- What the task asks:
Print every record exactly, omitting all pictures.

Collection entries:
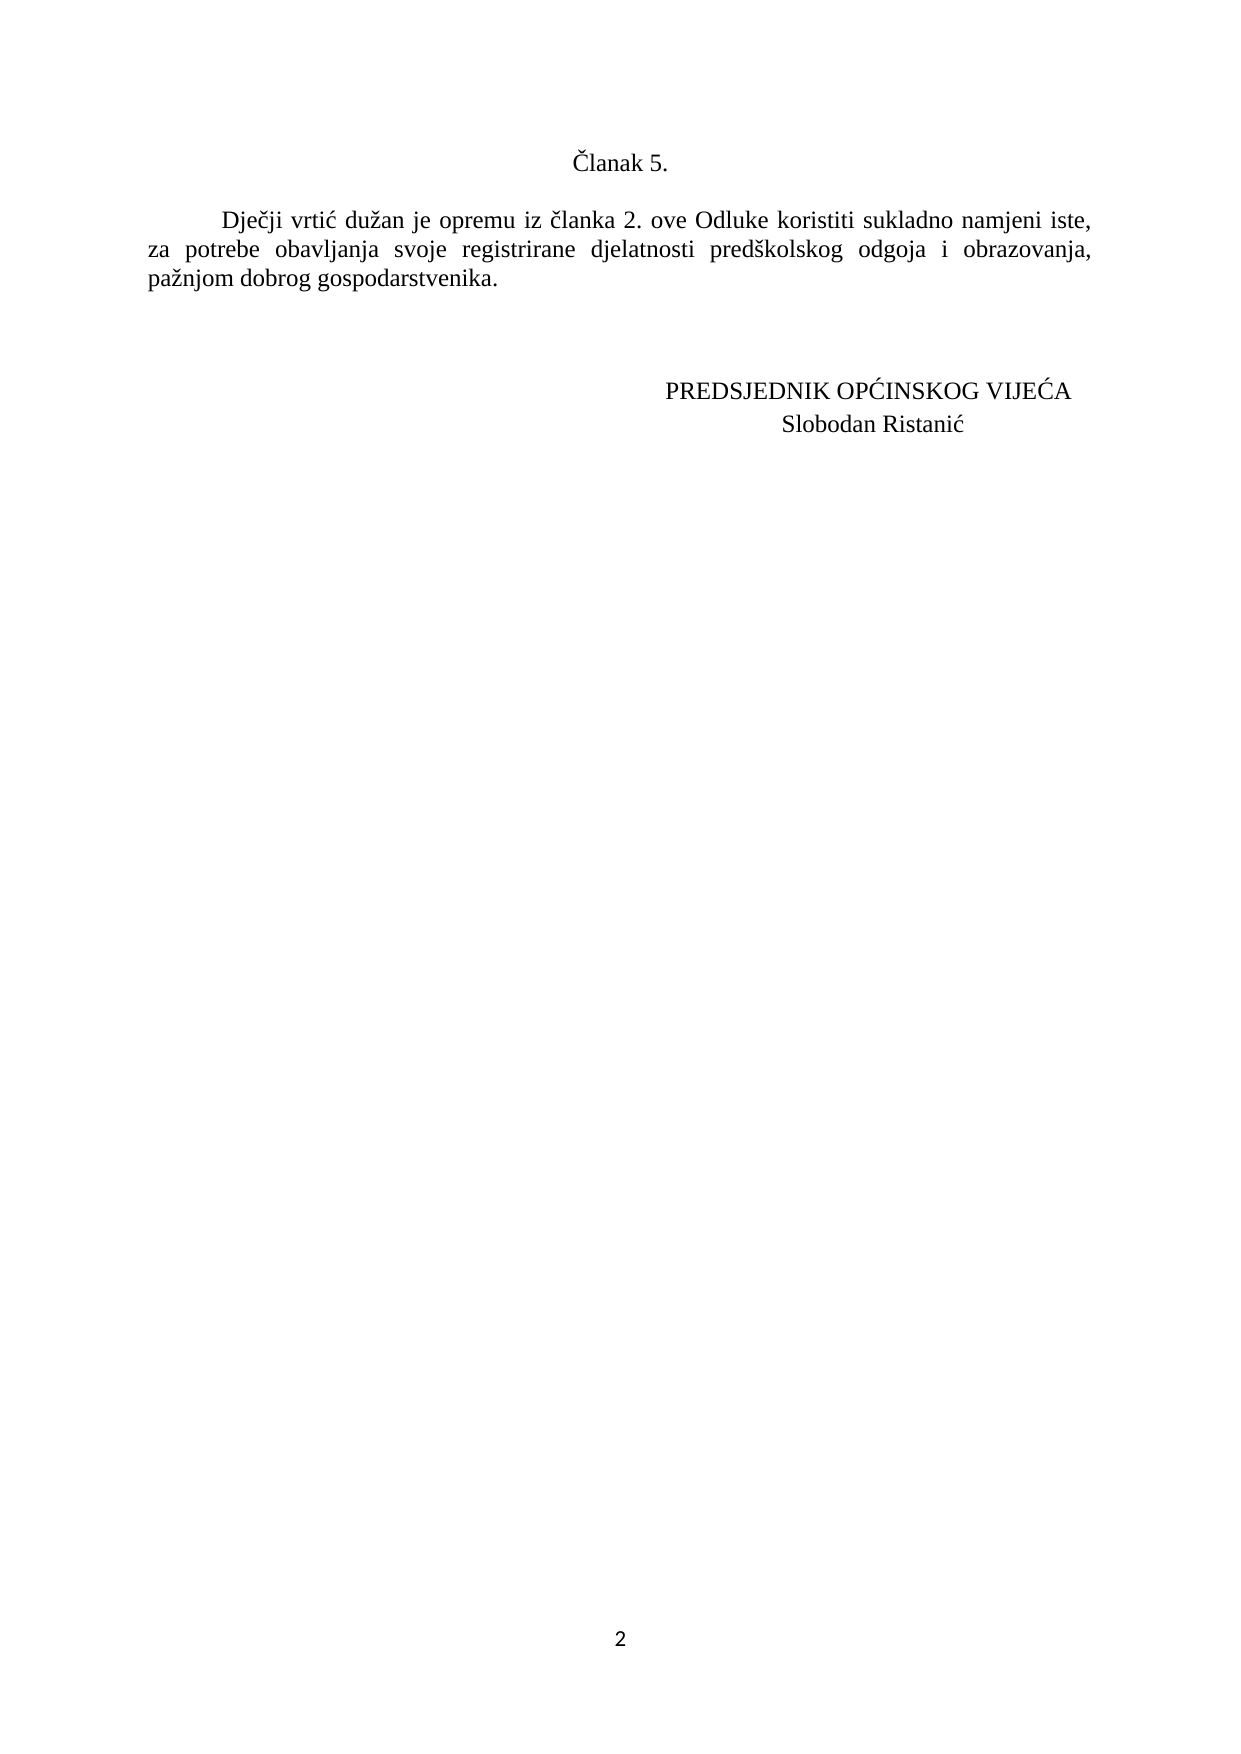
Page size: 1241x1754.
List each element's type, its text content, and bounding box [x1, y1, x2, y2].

text Dječji vrtić dužan je opremu iz članka 2. ove Odluke koristiti sukladno namjeni iste, za potrebe obavljanja svoje registrirane djelatnosti predškolskog odgoja i obrazovanja, pažnjom dobrog gospodarstvenika. [148, 205, 1093, 291]
text Članak 5. [148, 148, 1093, 176]
text Slobodan Ristanić [148, 409, 1093, 438]
text PREDSJEDNIK OPĆINSKOG VIJEĆA [148, 376, 1093, 405]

- Task solution:
Page size: 1241x1754.
List each element's type, its text content, and bounding box [x1, y1, x2, y2].

text Dječji vrtić dužan je opremu iz članka 2. ove Odluke koristiti sukladno namjeni iste, za potrebe obavljanja svoje registrirane djelatnosti predškolskog odgoja i obrazovanja, pažnjom dobrog gospodarstvenika. [148, 205, 1093, 291]
text Članak 5. [148, 148, 1093, 176]
text Slobodan Ristanić [148, 409, 1093, 438]
text PREDSJEDNIK OPĆINSKOG VIJEĆA [148, 376, 1093, 405]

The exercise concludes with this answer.